Testing in Dotty

Running all tests in Dotty is as simple as:

$ sbt test

There are currently several forms of tests in Dotty. These can be split into two categories:

Unit tests

These tests can be found in <sub-project>/test and are used to check functionality of specific parts of the codebase in isolation e.g: parsing, scanning and message errors.

Running a single unit test class from sbt is as simple as:

> testOnly absolute.path.to.TestClass

You can further restrict the executed tests to a subset of TestClass methods as follows:

> testOnly absolute.path.to.TestClass -- *methodName

Integration tests

These tests are Scala source files expected to compile with Dotty (pos tests), along with their expected output (run tests) or errors (neg tests).

All of these tests are contained in the ./tests/* directories.

scala-partest

Historically these tests needed a structure which was generated by running the unit tests, and then that structure was in turn used by scala-partest to run compilation tests in parallel.
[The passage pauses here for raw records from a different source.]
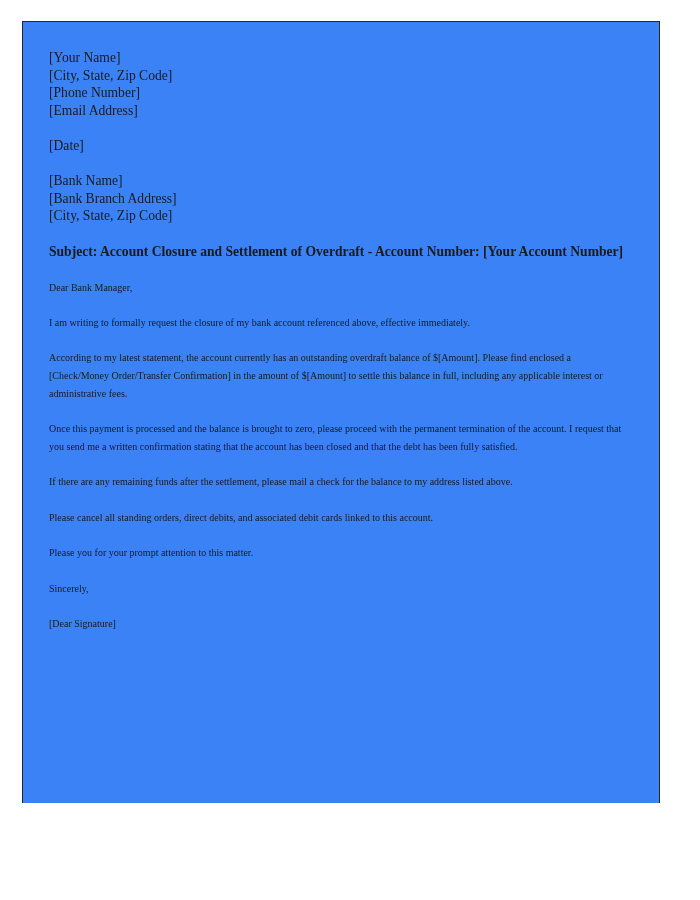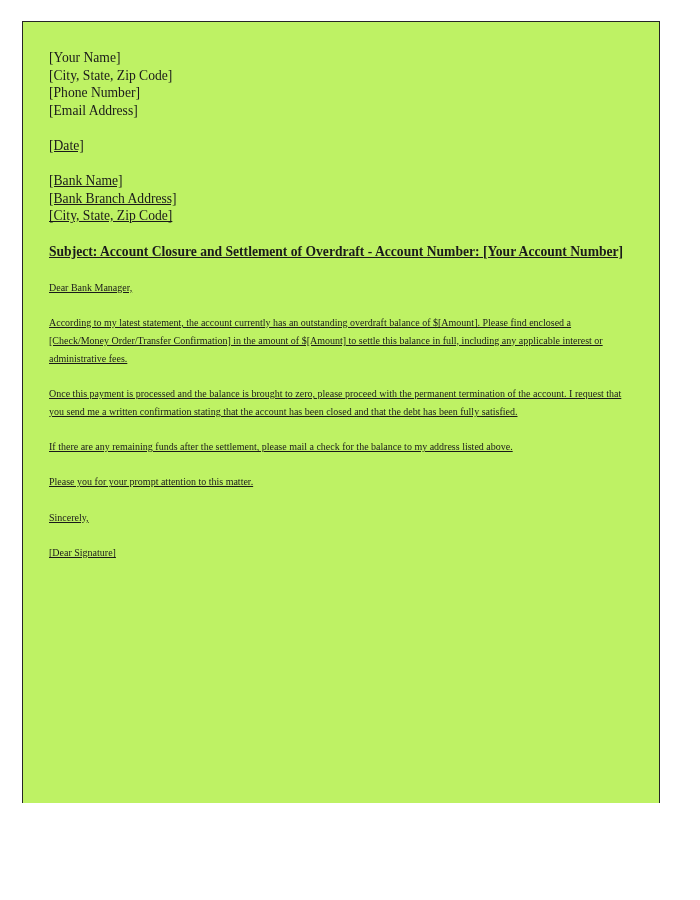"[Your Name]" .page-sheet { background: #bef264 -> #3b82f6 }
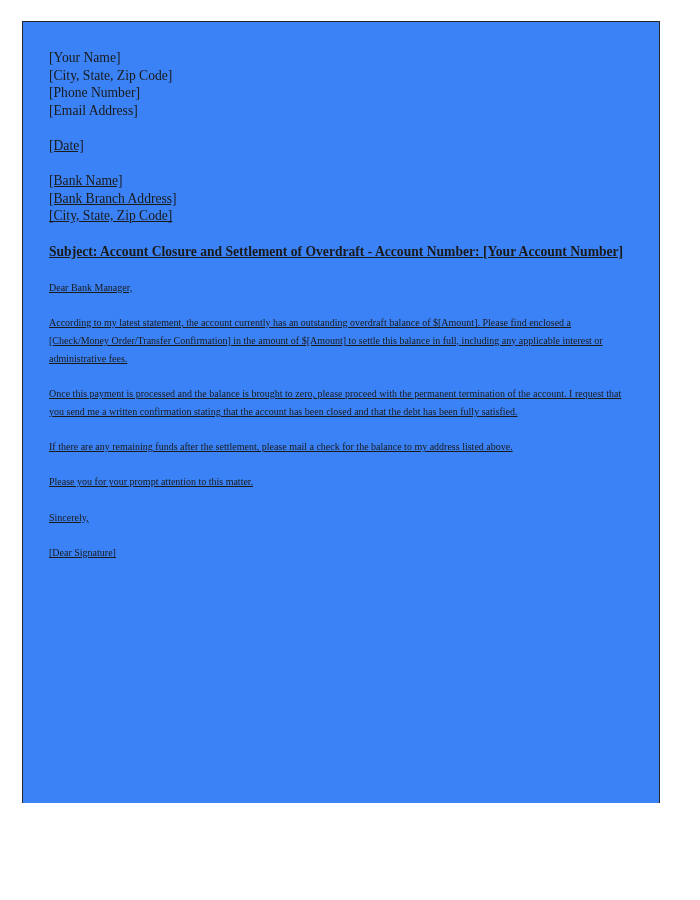"[Date]" .block + .block { text-decoration: underline -> none }
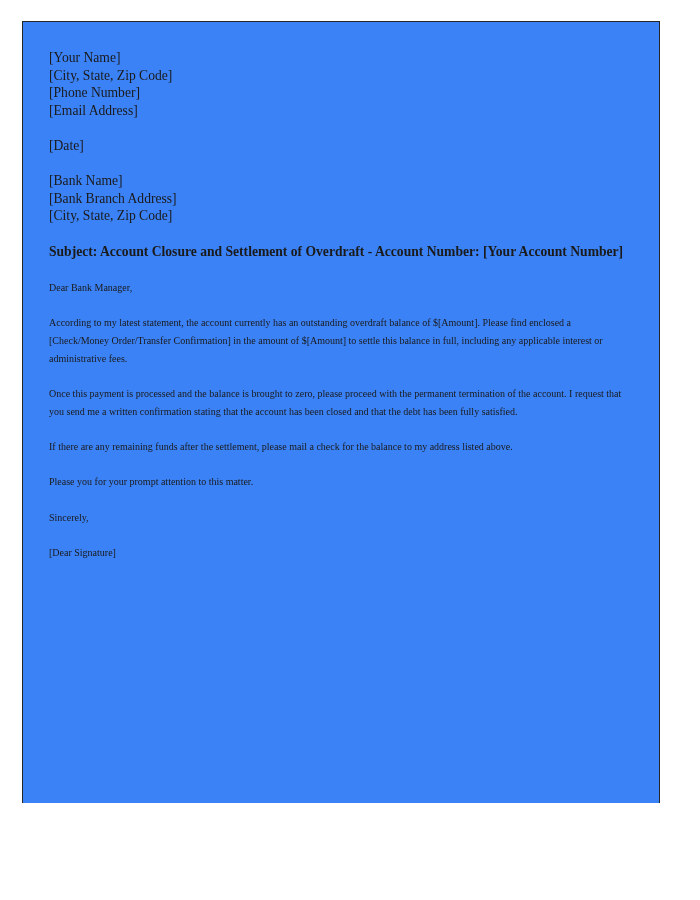"I am writing to formally" div.block { html: none -> <div>I am writing to formally request the closure of my bank account referenced above, effective immediately.</div> }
This test suite can still be used (and is currently a part of the CI to check that it has the same outcome as the new test suite). It is invoked from sbt by running one of the following commands:

> partest-only-no-bootstrap
> partest-only
> partest
  • partest-only-no-bootstrap will only run the integration tests
  • partest-only will bootstrap the compiler and run the integration tests
  • partest will bootstrap the compiler, run the unit tests and then the integration tests

dotty parallel test suite

The new test suite will soon become the standard integration test runner. It has several advantages over the old implementation:

  • integrates with JUnit, without the need for setup
  • reuses the same VM for compilation
  • allows filtering of tests
  • runs much faster (almost 2x)

Currently to run these tests you need to invoke from sbt:

> testOnly dotty.tools.dotc.CompilationTests

This might be aliased in the future. It is also possible to run tests filtered by using:

> filterTest .*i2147.scala

This will run both the test ./tests/pos/i2147.scala and ./tests/partest-test/i2147.scala since both of these match the given regular expression. This also means that you could run filterTest .* to run all integration tests.